* [PROMPT] In the entries below, find the line with "thumb cmc: (968, 990)" and the line with "ring dip: (1079, 863)"; give again those lines and every line between them, exactly.

* [DATASET RECORDS]
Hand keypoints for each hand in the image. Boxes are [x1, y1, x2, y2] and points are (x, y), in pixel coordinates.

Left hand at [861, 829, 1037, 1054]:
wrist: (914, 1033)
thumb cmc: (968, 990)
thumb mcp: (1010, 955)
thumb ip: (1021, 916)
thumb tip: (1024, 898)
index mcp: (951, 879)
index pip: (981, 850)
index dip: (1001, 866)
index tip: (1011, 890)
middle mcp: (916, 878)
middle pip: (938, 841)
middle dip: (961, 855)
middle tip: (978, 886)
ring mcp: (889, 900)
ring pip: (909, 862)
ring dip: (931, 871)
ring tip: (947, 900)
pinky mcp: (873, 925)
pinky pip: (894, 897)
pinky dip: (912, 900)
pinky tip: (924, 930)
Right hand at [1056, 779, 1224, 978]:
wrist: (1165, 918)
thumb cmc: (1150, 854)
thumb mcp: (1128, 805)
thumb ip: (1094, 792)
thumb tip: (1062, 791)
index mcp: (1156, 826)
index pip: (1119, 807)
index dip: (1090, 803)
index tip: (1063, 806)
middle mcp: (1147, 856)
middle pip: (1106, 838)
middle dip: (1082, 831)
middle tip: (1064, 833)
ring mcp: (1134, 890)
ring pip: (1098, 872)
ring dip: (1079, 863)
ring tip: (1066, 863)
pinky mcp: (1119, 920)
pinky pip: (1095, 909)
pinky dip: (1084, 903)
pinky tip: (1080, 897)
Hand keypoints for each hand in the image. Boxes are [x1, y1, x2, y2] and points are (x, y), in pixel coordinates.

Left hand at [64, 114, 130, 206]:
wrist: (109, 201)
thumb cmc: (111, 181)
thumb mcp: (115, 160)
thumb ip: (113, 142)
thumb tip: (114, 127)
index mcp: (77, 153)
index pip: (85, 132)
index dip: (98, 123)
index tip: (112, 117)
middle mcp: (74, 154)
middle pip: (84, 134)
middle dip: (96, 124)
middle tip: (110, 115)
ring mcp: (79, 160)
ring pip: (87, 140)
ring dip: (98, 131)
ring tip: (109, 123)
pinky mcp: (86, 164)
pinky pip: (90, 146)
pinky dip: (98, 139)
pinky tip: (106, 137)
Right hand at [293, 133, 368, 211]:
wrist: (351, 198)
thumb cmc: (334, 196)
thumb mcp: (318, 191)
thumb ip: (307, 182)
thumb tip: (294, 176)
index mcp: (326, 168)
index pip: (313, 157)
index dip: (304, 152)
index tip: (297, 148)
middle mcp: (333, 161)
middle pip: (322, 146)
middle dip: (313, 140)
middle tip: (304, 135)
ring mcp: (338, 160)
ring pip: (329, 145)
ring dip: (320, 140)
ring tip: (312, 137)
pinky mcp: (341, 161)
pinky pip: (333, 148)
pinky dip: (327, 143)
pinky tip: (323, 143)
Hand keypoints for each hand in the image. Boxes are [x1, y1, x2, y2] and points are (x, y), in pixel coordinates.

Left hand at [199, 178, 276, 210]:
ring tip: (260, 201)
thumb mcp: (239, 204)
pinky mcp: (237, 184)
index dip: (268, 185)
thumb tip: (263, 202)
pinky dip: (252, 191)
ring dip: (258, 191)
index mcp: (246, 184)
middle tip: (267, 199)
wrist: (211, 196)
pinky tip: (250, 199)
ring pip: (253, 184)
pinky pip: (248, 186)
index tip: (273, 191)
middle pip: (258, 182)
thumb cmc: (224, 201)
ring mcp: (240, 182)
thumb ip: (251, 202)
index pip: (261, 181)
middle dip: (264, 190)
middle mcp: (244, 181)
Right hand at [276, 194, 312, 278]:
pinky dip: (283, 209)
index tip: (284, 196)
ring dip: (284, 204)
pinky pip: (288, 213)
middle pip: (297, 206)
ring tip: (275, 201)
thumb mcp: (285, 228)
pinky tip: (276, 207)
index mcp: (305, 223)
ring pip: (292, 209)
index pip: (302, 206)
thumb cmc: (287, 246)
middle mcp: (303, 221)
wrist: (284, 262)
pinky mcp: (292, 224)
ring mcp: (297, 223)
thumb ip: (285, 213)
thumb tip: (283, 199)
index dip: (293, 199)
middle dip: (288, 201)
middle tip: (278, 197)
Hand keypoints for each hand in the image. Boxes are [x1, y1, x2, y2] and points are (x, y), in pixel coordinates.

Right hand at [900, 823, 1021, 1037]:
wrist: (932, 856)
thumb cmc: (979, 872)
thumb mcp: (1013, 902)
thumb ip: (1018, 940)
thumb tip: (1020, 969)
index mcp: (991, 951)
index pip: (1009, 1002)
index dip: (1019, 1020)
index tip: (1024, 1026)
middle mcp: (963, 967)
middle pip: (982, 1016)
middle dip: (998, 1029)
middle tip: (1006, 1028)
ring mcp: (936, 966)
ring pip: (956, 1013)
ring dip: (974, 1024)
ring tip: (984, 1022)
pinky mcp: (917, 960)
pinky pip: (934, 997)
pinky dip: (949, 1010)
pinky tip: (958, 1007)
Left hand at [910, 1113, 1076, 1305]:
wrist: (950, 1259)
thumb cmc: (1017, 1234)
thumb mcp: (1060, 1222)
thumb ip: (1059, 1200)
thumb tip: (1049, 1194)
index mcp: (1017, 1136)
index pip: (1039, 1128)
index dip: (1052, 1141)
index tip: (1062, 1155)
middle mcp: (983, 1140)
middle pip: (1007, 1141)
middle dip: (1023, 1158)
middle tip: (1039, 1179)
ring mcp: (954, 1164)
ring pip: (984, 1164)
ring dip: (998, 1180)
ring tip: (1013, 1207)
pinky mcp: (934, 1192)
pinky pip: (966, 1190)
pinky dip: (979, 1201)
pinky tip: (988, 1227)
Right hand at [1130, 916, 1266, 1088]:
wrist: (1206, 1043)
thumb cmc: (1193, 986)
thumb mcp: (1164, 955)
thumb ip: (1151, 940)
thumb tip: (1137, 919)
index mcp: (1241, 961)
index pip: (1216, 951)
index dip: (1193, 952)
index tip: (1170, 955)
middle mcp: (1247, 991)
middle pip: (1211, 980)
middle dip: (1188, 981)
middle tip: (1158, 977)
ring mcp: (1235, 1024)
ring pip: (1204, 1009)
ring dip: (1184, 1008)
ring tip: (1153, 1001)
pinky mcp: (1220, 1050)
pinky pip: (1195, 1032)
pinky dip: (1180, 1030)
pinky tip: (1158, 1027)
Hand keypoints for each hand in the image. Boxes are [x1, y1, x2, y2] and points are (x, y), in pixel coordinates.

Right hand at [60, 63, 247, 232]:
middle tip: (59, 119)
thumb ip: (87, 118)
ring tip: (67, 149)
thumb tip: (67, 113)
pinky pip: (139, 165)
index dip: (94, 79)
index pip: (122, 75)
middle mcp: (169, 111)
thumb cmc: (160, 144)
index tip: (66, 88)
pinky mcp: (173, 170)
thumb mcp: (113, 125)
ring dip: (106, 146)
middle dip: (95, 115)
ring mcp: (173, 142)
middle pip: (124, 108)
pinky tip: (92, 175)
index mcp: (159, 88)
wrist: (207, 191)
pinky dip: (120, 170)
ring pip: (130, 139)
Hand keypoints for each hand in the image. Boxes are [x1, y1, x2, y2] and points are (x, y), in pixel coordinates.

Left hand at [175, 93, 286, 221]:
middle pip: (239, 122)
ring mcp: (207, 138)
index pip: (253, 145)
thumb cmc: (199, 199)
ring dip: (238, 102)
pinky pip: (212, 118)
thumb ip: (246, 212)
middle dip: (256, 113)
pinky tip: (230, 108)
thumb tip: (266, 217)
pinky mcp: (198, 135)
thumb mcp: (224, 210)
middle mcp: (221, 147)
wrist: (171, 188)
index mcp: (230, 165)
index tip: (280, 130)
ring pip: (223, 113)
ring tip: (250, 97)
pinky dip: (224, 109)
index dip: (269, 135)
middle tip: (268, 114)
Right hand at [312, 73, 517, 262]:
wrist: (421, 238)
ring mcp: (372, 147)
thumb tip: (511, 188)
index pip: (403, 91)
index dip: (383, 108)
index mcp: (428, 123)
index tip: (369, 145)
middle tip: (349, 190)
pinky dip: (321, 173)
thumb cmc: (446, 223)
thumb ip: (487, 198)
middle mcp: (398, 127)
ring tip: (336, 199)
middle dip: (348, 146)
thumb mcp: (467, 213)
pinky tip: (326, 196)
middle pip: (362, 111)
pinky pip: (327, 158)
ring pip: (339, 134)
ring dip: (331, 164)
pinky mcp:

* [RESULT FOR THIS EXERCISE]
thumb cmc: (968, 990)
thumb mcp: (1010, 955)
thumb ip: (1021, 916)
thumb tip: (1024, 898)
index mcp: (951, 879)
index pip: (981, 850)
index dip: (1001, 866)
index tip: (1011, 890)
middle mcp: (916, 878)
middle pip: (938, 841)
middle dip: (961, 855)
middle tip: (978, 886)
ring mcp: (889, 900)
ring pip: (909, 862)
ring dip: (931, 871)
ring tip: (947, 900)
pinky mcp: (873, 925)
pinky pip: (894, 897)
pinky dip: (912, 900)
pinky tip: (924, 930)
Right hand at [1056, 779, 1224, 978]:
wrist: (1165, 918)
thumb cmc: (1150, 854)
thumb mcp: (1128, 805)
thumb ip: (1094, 792)
thumb tip: (1062, 791)
index mcp: (1156, 826)
index pip: (1119, 807)
index dip: (1090, 803)
index tip: (1063, 806)
middle mcp: (1147, 856)
middle pip: (1106, 838)
middle dip: (1082, 831)
middle tip: (1064, 833)
ring mcp: (1134, 890)
ring pip: (1098, 872)
ring dip: (1079, 863)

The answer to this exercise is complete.